Debt Deception?

Published — August 10, 2011 Updated — May 19, 2014 at 12:19 pm ET

Debt settlement company fined, ordered to stop operating in Illinois

Illinois Attorney General Lisa Madigan sued Legal Helpers Debt Resolution for allegedly violating a state consumer protection law. Separately, the company was fined by the Illinois state financial regulator. M. Spencer Green/The Associated Press

Legal Helpers denies wrongdoing and says it will fight fine


A Chicago-based debt settlement company, Legal Helpers Debt Resolution, has been fined $314,000 for what the state financial regulator described as “exploitation of financially vulnerable families.”

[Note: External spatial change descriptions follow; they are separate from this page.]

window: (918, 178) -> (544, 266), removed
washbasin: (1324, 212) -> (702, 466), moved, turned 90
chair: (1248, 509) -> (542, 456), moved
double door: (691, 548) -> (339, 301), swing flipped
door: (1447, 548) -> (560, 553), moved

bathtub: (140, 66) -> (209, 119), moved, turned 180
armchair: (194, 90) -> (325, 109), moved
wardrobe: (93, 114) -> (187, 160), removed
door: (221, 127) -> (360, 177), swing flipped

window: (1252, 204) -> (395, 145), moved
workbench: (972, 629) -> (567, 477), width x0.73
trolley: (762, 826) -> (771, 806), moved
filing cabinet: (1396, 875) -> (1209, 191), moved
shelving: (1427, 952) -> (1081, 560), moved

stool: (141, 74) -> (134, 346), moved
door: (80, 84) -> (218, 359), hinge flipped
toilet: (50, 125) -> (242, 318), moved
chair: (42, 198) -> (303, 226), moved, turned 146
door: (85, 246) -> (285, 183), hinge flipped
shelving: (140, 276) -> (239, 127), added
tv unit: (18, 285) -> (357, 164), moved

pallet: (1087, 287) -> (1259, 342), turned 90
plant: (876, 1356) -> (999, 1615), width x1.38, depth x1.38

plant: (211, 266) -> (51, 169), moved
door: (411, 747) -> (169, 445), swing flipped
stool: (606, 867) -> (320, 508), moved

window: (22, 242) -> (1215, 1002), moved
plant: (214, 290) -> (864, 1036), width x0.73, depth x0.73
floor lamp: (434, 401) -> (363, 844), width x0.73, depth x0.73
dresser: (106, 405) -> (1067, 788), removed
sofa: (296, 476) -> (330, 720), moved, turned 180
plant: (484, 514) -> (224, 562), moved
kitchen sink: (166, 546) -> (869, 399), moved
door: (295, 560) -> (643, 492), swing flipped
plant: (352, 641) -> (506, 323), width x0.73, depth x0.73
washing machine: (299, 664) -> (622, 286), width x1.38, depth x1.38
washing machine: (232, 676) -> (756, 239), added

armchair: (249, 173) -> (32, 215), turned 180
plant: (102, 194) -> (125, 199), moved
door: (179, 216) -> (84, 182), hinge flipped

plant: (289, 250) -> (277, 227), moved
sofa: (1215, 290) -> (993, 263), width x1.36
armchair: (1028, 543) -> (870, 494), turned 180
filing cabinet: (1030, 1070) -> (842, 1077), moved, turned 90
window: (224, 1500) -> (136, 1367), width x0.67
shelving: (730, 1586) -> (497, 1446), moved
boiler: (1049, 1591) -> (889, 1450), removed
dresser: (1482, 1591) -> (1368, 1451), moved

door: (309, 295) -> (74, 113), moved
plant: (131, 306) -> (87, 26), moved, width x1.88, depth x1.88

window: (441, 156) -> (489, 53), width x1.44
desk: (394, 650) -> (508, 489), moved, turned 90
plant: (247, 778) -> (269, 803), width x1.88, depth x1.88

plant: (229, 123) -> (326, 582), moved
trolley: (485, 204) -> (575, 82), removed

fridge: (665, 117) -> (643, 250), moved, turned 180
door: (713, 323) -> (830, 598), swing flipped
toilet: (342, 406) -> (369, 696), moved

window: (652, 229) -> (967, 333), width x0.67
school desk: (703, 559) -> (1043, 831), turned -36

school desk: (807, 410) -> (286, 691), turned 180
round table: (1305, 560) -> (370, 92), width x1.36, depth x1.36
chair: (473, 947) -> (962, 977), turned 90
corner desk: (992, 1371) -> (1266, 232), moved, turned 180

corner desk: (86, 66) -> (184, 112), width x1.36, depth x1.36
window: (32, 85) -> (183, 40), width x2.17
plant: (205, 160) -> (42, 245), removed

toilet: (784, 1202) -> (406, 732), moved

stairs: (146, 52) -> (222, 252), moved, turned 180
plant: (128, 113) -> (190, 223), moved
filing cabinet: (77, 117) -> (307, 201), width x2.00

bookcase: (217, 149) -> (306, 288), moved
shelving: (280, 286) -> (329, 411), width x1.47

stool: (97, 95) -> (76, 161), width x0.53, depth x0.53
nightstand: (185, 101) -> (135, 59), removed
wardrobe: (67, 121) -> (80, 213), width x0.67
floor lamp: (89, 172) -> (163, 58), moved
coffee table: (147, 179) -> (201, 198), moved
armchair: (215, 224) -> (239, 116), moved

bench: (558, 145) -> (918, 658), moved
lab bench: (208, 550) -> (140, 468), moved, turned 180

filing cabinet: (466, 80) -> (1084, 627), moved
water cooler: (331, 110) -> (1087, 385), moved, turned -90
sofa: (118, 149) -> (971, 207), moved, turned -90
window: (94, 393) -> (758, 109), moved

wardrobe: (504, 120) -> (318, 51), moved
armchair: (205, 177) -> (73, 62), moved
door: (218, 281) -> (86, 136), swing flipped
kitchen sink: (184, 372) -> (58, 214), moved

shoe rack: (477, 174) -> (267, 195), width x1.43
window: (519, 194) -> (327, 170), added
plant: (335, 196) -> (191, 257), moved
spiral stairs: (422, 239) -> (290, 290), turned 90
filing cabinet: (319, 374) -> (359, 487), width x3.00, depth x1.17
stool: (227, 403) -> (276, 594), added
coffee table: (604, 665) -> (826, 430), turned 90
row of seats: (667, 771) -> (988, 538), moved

The Illinois Department of Financial and Professional Regulation issued a cease and desist order saying Legal Helpers operated in the state without an appropriate license and failed to provide legal representation to consumers. The order said that Jeffrey Hyslip, who is not licensed to practice law in Illinois, improperly signed up at least 314 Illinois consumers for the Legal Helpers program.

iWatch News reported last month that Legal Helpers, which calls itself one of the largest debt settlement firms in the industry, was sued by Illinois Attorney General Lisa Madigan for stating or implying that lawyers would negotiate on behalf of clients, but then allegedly turning over the negotiations to non-law firm third parties. The company has denied any wrongdoing.

The fine was the first disciplinary action taken under a new state law, the Debt Settlement Act, which took effect in August, the Illinois financial regulator said.

“The Debt Settlement Act seeks to protect families that are struggling with debt from being preyed upon by companies posing as rescuers,” said Brent Adams, Illinois secretary of financial regulation. “The state will move aggressively whenever we learn of the exploitation of financially vulnerable families.”

Jason Searns, general counsel for Legal Helpers, told iWatch News that the company will contest the fine. Hyslip, who is licensed to practice law in Ohio, signed retainer agreements with Illinois customers and then handed those customers off to local Illinois attorneys who will oversee their cases, Searns said.

“We have done absolutely nothing wrong,” Searns said. “This is what large law firms do all over the country.”

The Illinois financial regulator also accused Legal Helpers of charging fees that violated limits set by the new debt settlement law. The law allows debt settlement firms to charge a one-time enrollment fee up to $50, and prohibits collecting any settlement fees until the debt is resolved. The latter fees are capped at 15 percent of the savings.

All Illinois consumers’ contracts with Legal Helpers “are unlawful and therefore declared void,” the state regulator said, adding that Legal Helpers must pay full restitution to Illinois customers.

In one case, the Illinois financial regulator claimed that Legal Helpers charged a client an upfront fee of $500, plus a $50 monthly maintenance fee, and a service fee of 15 percent of the total scheduled debt. During a nine-month period, the client paid $3,411.92 to Legal Helpers – but only $290 of that went to pay off the actual debt, the state said.

Separately, the state attorney general sued Legal Helpers in March for allegedly violating the same state consumer protection law. While consumers believe they are hiring a law firm to provide debt resolution services, Legal Helpers “contracts out virtually all debt relief services to a third party operated and staffed by non-lawyers,” the lawsuit said.

Searns said both the Illinois financial regulator and the state attorney general are “wasting taxpayer money” going after Legal Helpers, and that the timing of the fine was politically motivated. “The attorney general’s office is realizing that the case they have against us is weak, so they’re trying to get more witnesses” through publicity generated by the state financial regulator’s fine, Searns said.